Competition in the global markets had pressurized the garment industry in Pakistan to produce high-quality goods at competitive rates. The industry faced a dearth of skilled and qualified works and also suffers from a very low participation of female workers.
This project has been successful in providing a pool of skilled workforce to the garment industry which not only has had an impact on the productivity and quality of the output but also has increased the competitiveness of the businesses. Through GEN-PROM, manufacturers have recruited and trained female workers which has led to a positive cultural change within the industry.
“We had number of machines and were unable to fill them to capacity with required operators, and were always underutilized. Fortunately when we signed up for this project, our strength of operators increased. And when we decided to open two more factories, this work force was very important factor in doing so,” says Wasif Shahi, owner of the Midas Safety Clothing Division.
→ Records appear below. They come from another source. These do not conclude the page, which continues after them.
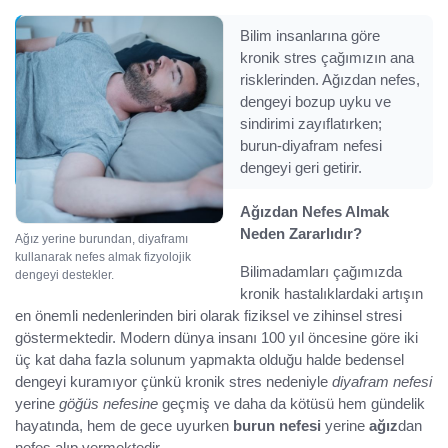
Bilim insanlarına göre
kronik stres çağımızın ana
risklerinden. Ağızdan nefes,
dengeyi bozup uyku ve
sindirimi zayıflatırken;
burun-diyafram nefesi
dengeyi geri getirir.
Ağızdan Nefes Almak
Neden Zararlıdır?
Ağız yerine burundan, diyaframı
kullanarak nefes almak fizyolojik
Bilimadamları çağımızda
dengeyi destekler.
kronik hastalıklardaki artışın
en önemli nedenlerinden biri olarak fiziksel ve zihinsel stresi
göstermektedir. Modern dünya insanı 100 yıl öncesine göre iki
üç kat daha fazla solunum yapmakta olduğu halde bedensel
dengeyi kuramıyor çünkü kronik stres nedeniyle
diyafram nefesi
yerine
göğüs nefesine
geçmiş ve daha da kötüsü hem gündelik
hayatında, hem de gece uyurken
burun nefesi
yerine
ağız
dan
nefes alıp vermektedir.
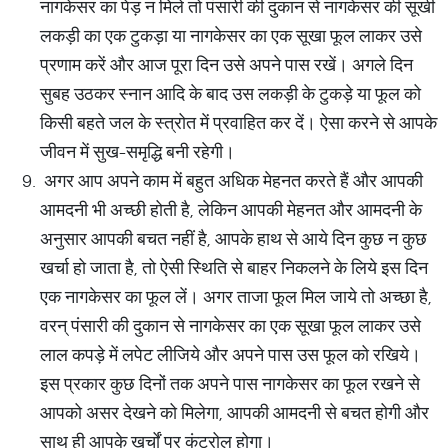
नागकेसर का पेड़ न मिले तो पंसारी की दुकान से नागकेसर की सूखी
लकड़ी का एक टुकड़ा या नागकेसर का एक सूखा फूल लाकर उसे
प्रणाम करें और आज पूरा दिन उसे अपने पास रखें। अगले दिन
सुबह उठकर स्नान आदि के बाद उस लकड़ी के टुकड़े या फूल को
किसी बहते जल के स्त्रोत में प्रवाहित कर दें। ऐसा करने से आपके
जीवन में सुख-समृद्धि बनी रहेगी।
अगर आप अपने काम में बहुत अधिक मेहनत करते हैं और आपकी
आमदनी भी अच्छी होती है, लेकिन आपकी मेहनत और आमदनी के
अनुसार आपकी बचत नहीं है, आपके हाथ से आये दिन कुछ न कुछ
खर्चा हो जाता है, तो ऐसी स्थिति से बाहर निकलने के लिये इस दिन
एक नागकेसर का फूल लें। अगर ताजा फूल मिल जाये तो अच्छा है,
वरन् पंसारी की दुकान से नागकेसर का एक सूखा फूल लाकर उसे
लाल कपड़े में लपेट लीजिये और अपने पास उस फूल को रखिये।
इस प्रकार कुछ दिनों तक अपने पास नागकेसर का फूल रखने से
आपको असर देखने को मिलेगा, आपकी आमदनी से बचत होगी और
साथ ही आपके खर्चों पर कंट्रोल होगा।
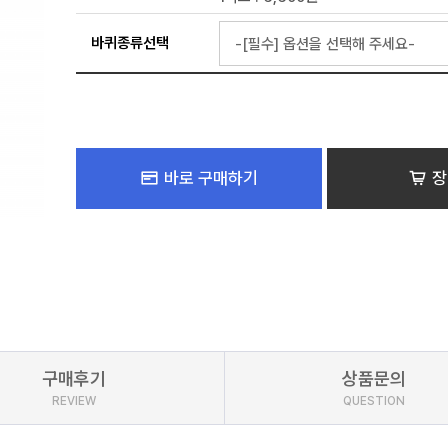
바퀴종류선택
바로 구매하기
장
구매후기
상품문의
REVIEW
QUESTION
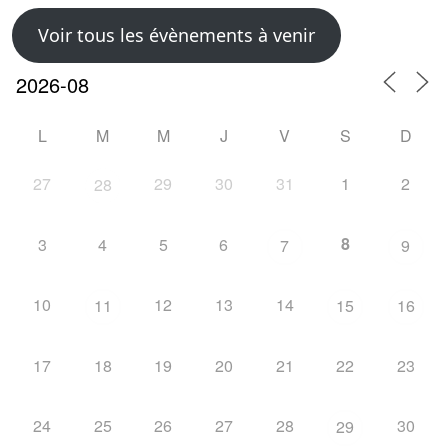
Voir tous les évènements à venir
L
M
M
J
V
S
D
27
29
30
31
1
2
28
8
3
4
5
6
7
9
10
12
13
14
11
15
16
17
18
19
20
21
22
23
24
25
26
27
28
30
29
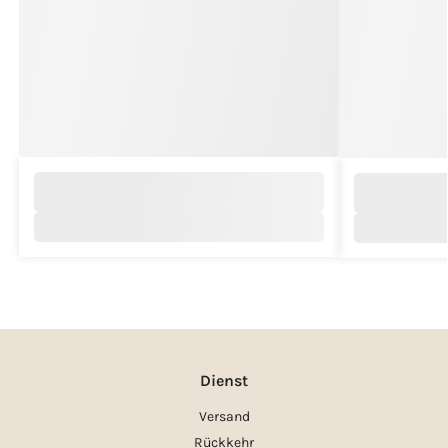
Dienst
Versand
Rückkehr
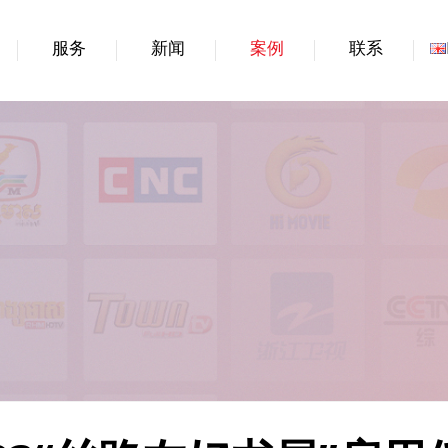
服务
新闻
案例
联系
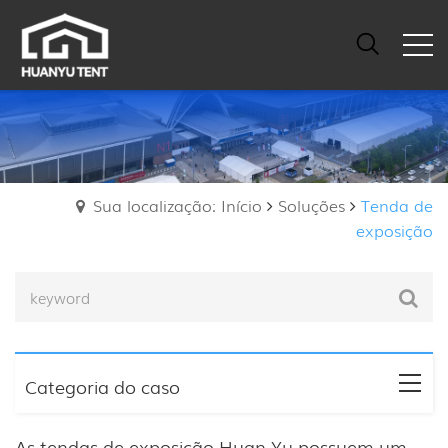
Sua localização: Início
Soluções
Tenda de
exposição
Categoria do caso
As tendas de exposição Huan Yu possuem um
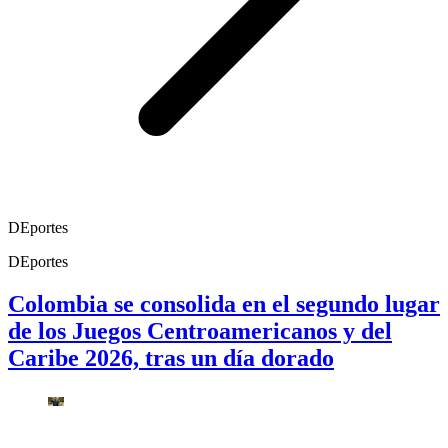
DEportes
DEportes
Colombia se consolida en el segundo lugar
de los Juegos Centroamericanos y del
Caribe 2026, tras un día dorado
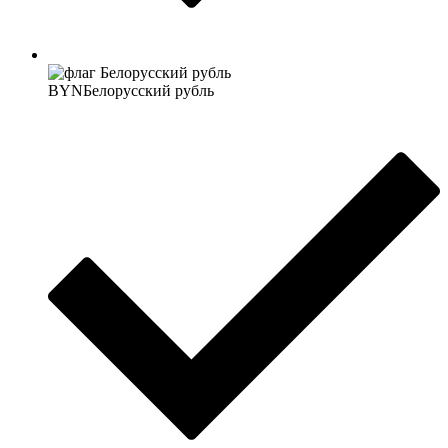
BYN
Белорусский рубль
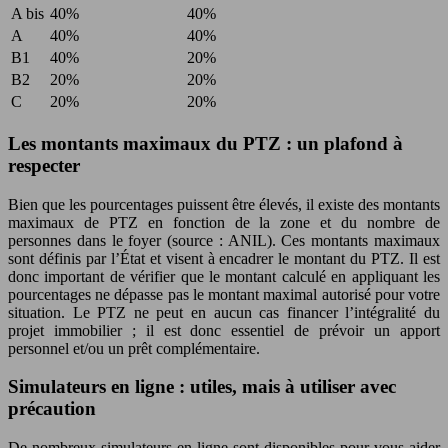
A bis
40%
40%
A
40%
40%
B1
40%
20%
B2
20%
20%
C
20%
20%
Les montants maximaux du PTZ : un plafond à
respecter
Bien que les pourcentages puissent être élevés, il existe des montants
maximaux de PTZ en fonction de la zone et du nombre de
personnes dans le foyer (source : ANIL). Ces montants maximaux
sont définis par l’État et visent à encadrer le montant du PTZ. Il est
donc important de vérifier que le montant calculé en appliquant les
pourcentages ne dépasse pas le montant maximal autorisé pour votre
situation. Le PTZ ne peut en aucun cas financer l’intégralité du
projet immobilier ; il est donc essentiel de prévoir un apport
personnel et/ou un prêt complémentaire.
Simulateurs en ligne : utiles, mais à utiliser avec
précaution
De nombreux simulateurs en ligne sont disponibles pour vous aider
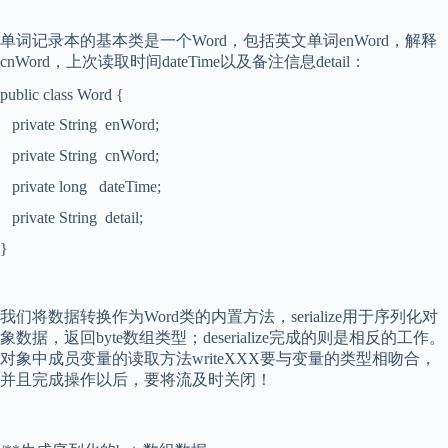
单词记录本的基本类是一个
Word
，包括英文单词
enWord
，解释
cnWord
，上次读取时间
dateTime
以及备注信息
detail
：
public class Word {
private String enWord;
private String cnWord;
private long dateTime;
private String detail;
}
我们将数据转换作为
Word
类的内置方法，
serialize
用于序列化对
象数据，返回
byte
数组类型；
deserialize
完成的则是相反的工作。
对象中成员变量的读取方法
writeXXX
要与变量的类型相吻合，
并且完成操作以后，要将流及时关闭！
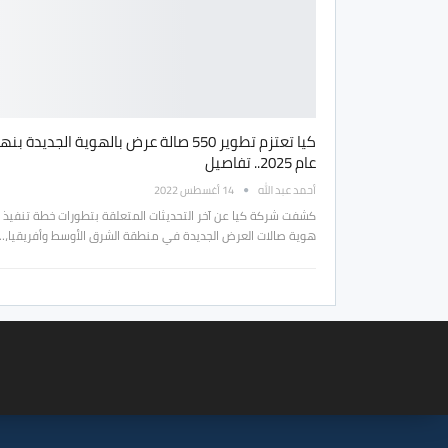
كيا تعتزم تطوير 550 صالة عرض بالهوية الجديدة بن
عام 2025.. تفاصيل
أحمد عبد الله
14 أغسطس 2022
كشفت شركة كيا عن آخر التحديثات المتعلقة بتطورات خطة تنفيذ
هوية صالات العرض الجديدة في منطقة الشرق الأوسط وأفريقيا،…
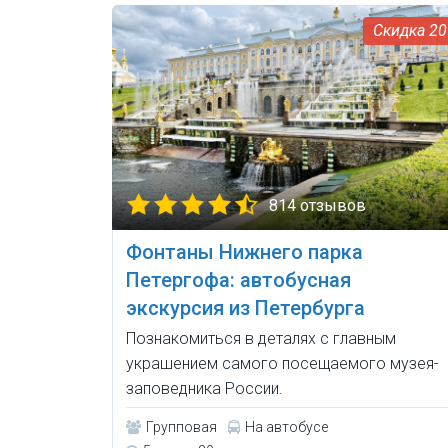
2
814 отзывов
Фонтаны Нижнего парка
Петергофа: автобусная
экскурсия из Петербурга
Познакомиться в деталях с главным
украшением самого посещаемого музея-
заповедника России.
Групповая
На автобусе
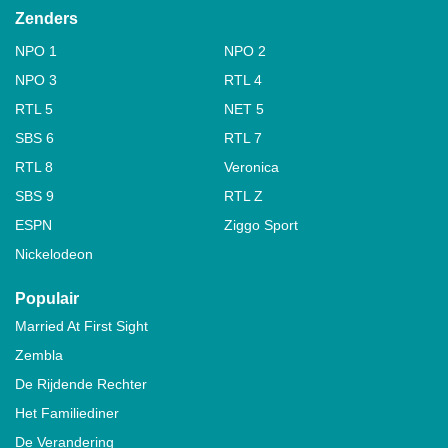
Zenders
NPO 1
NPO 2
NPO 3
RTL 4
RTL 5
NET 5
SBS 6
RTL 7
RTL 8
Veronica
SBS 9
RTL Z
ESPN
Ziggo Sport
Nickelodeon
Populair
Married At First Sight
Zembla
De Rijdende Rechter
Het Familiediner
De Verandering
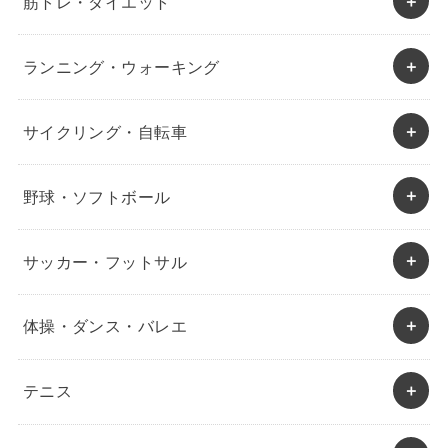
筋トレ・ダイエット
ランニング・ウォーキング
サイクリング・自転車
野球・ソフトボール
サッカー・フットサル
体操・ダンス・バレエ
テニス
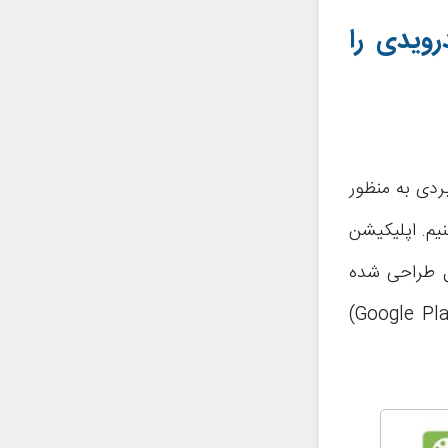
ویدی را
ردی به منظور
یم. اپلیکیشن
ن گوگل طراحی شده
است. پس از انجام هر عمل باید این برنامه را از گوگل پلی استور (Google Play Store)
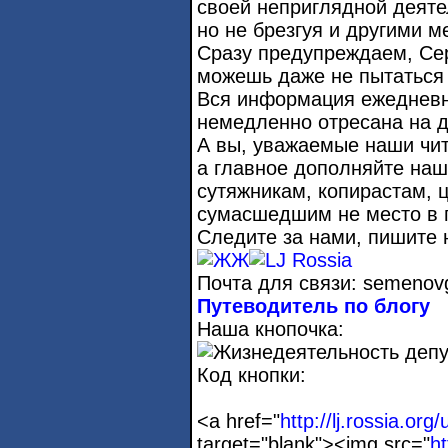
своей неприглядной деяте
но не брезгуя и другими м
Сразу предупреждаем, Се
можешь даже не пытаться 
Вся информация ежедневно
немедленно отресана на д
А вы, уважаемые наши чит
а главное дополняйте на
сутяжникам, копирастам, 
сумасшедшим не место в 
Следите за нами, пишите 
Почта для связи: semenov
Путеводитель по блогу
Наша кнопочка:
Код кнопки:
<a href="
http://lj.rossia.org
target="blank"><img src="
ht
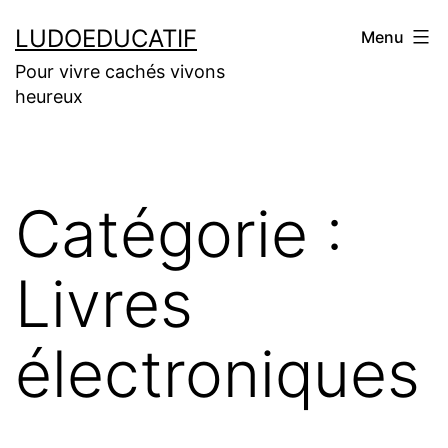
Aller
LUDOEDUCATIF
Menu
au
Pour vivre cachés vivons
contenu
heureux
Catégorie :
Livres
électroniques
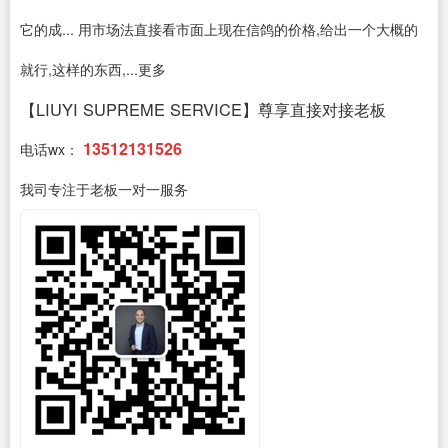
它的成... 用市场法直接看市面上现在信鸽的价格,给出一个大概的
就行,这样的东西,...更多
【LIUYI SUPREME SERVICE】尊享直接对接老板
13512131526
电话wx：
我司专注于老板一对一服务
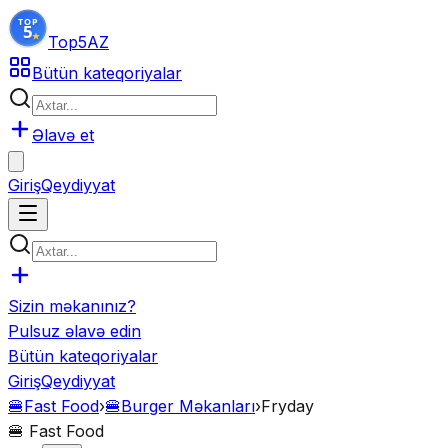
Top5
AZ
Bütün kateqoriyalar
Əlavə et
Giriş
Qeydiyyat
Sizin məkanınız?
Pulsuz əlavə edin
Bütün kateqoriyalar
Giriş
Qeydiyyat
🍔
Fast Food
›
🍔
Burger Məkanları
›
Fryday
🍔
Fast Food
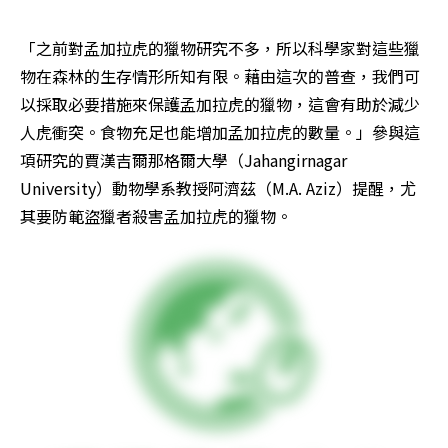
「之前對孟加拉虎的獵物研究不多，所以科學家對這些獵
物在森林的生存情形所知有限。藉由這次的普查，我們可
以採取必要措施來保護孟加拉虎的獵物，這會有助於減少
人虎衝突。食物充足也能增加孟加拉虎的數量。」參與這
項研究的賈漢吉爾那格爾大學（Jahangirnagar 
University）動物學系教授阿濟茲（M.A. Aziz）提醒，尤
其要防範盜獵者殺害孟加拉虎的獵物。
The main objectives of the Gen-Prom project included generating employment for female workers, building capacity of the garment industry by providing skilled workers and dissemination of best practices in the industry.
This project was like a new lease on life for Noor Jahan and she sighed up for the training. During the training, usually ten weeks, she would be taught everything related to garment sewing. Jahan was ecstatic when she found out that she would also be paid a stipend during the training period and would be employed at the end of the training period.
Jahan started her training every morning at the factory and learnt how to put pieces of cloth together to form clothes and other apparel. Working on different specifications and sizes, on various machines, a whole new world opened to her.